__Work request__.
Present each line of the entries below that holds the word "Vreden".

__Source data__.

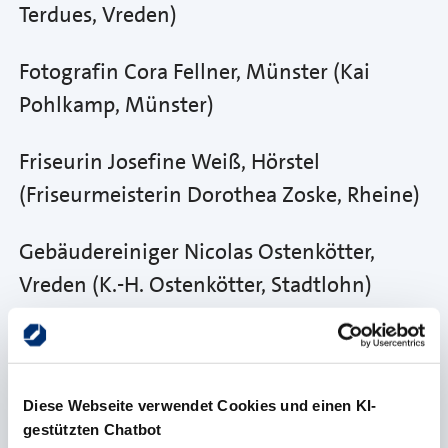
Terdues, Vreden)
Fotografin Cora Fellner, Münster (Kai
Pohlkamp, Münster)
Friseurin Josefine Weiß, Hörstel
(Friseurmeisterin Dorothea Zoske, Rheine)
Gebäudereiniger Nicolas Ostenkötter,
Vreden (K.-H. Ostenkötter, Stadtlohn)
Glaser Fachrichtung Verglasung und
Glasbau Niklas Appel, Nordkirchen
(Heinrich Niggemann, Münster)
Diese Webseite verwendet Cookies und einen KI-
gestützten Chatbot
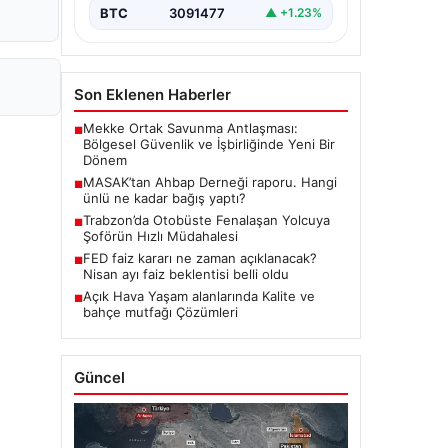
BTC
3091477
▲ +1.23%
Son Eklenen Haberler
Mekke Ortak Savunma Antlaşması:
■
Bölgesel Güvenlik ve İşbirliğinde Yeni Bir
Dönem
MASAK’tan Ahbap Derneği raporu. Hangi
■
ünlü ne kadar bağış yaptı?
Trabzon’da Otobüste Fenalaşan Yolcuya
■
Şoförün Hızlı Müdahalesi
FED faiz kararı ne zaman açıklanacak?
■
Nisan ayı faiz beklentisi belli oldu
Açık Hava Yaşam alanlarında Kalite ve
■
bahçe mutfağı Çözümleri
Güncel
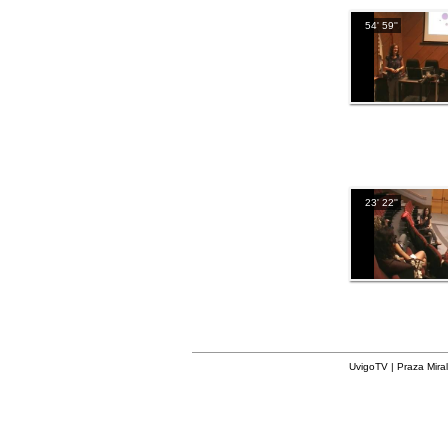
54' 59''
23' 22''
UvigoTV | Praza Miral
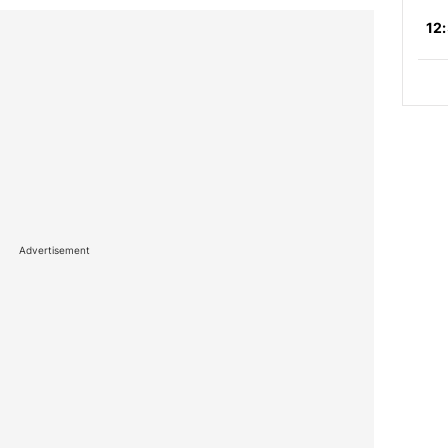
Advertisement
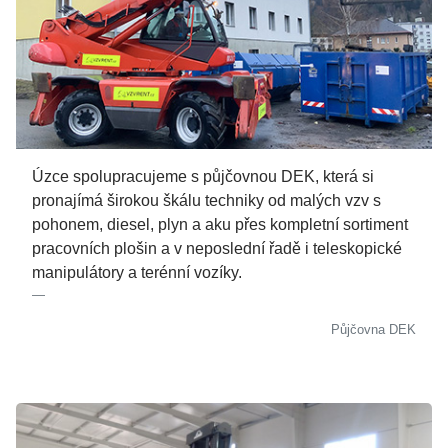
Úzce spolupracujeme s půjčovnou DEK, která si
pronajímá širokou škálu techniky od malých vzv s
pohonem, diesel, plyn a aku přes kompletní sortiment
pracovních plošin a v neposlední řadě i teleskopické
manipulátory a terénní vozíky.
Půjčovna DEK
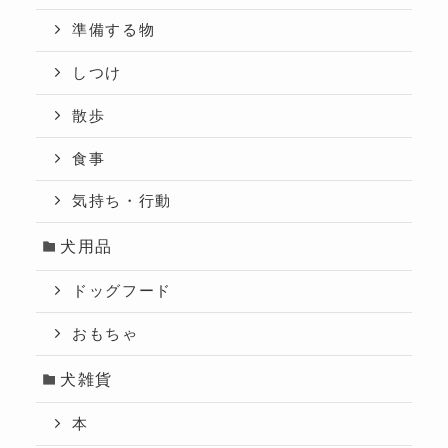
準備する物
しつけ
散歩
食事
気持ち・行動
犬用品
ドッグフード
おもちゃ
犬雑貨
本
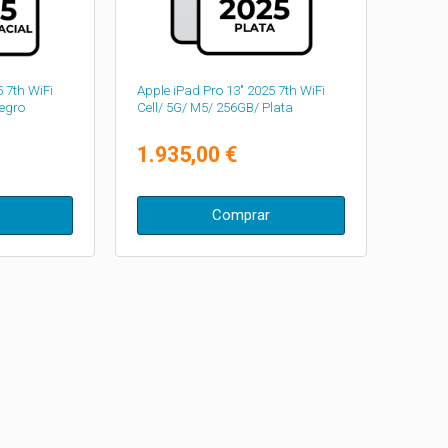
 7th WiFi
Apple iPad Pro 13" 2025 7th WiFi
Negro
Cell/ 5G/ M5/ 256GB/ Plata
1.935,00 €
Comprar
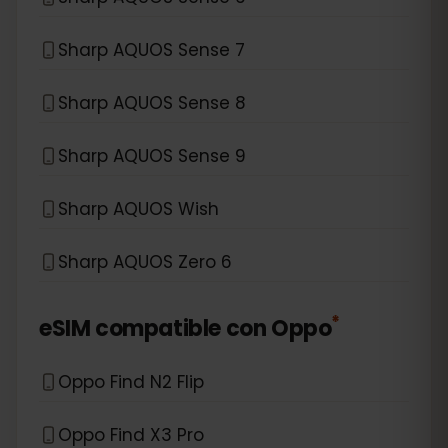
Sharp AQUOS Sense 7
Sharp AQUOS Sense 8
Sharp AQUOS Sense 9
Sharp AQUOS Wish
Sharp AQUOS Zero 6
*
eSIM compatible con
Oppo
Oppo Find N2 Flip
Oppo Find X3 Pro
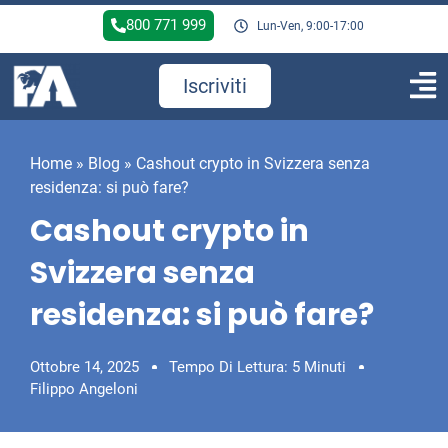
800 771 999
Lun-Ven, 9:00-17:00
Iscriviti
Home
»
Blog
»
Cashout crypto in Svizzera senza
residenza: si può fare?
Cashout crypto in
Svizzera senza
residenza: si può fare?
Ottobre 14, 2025
Tempo Di Lettura: 5 Minuti
Filippo Angeloni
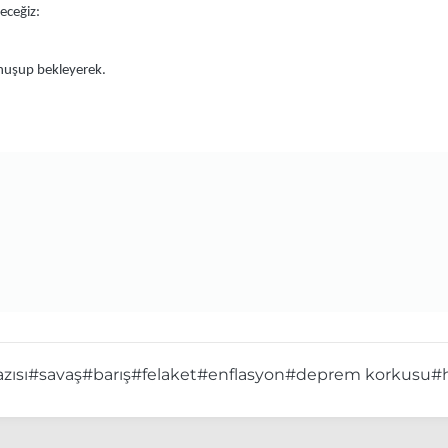
eceğiz:
nuşup bekleyerek.
zısı
#savaş
#barış
#felaket
#enflasyon
#deprem korkusu
#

__Answer to this problem__.
Terdues, Vreden)
Vreden (K.-H. Ostenkötter, Stadtlohn)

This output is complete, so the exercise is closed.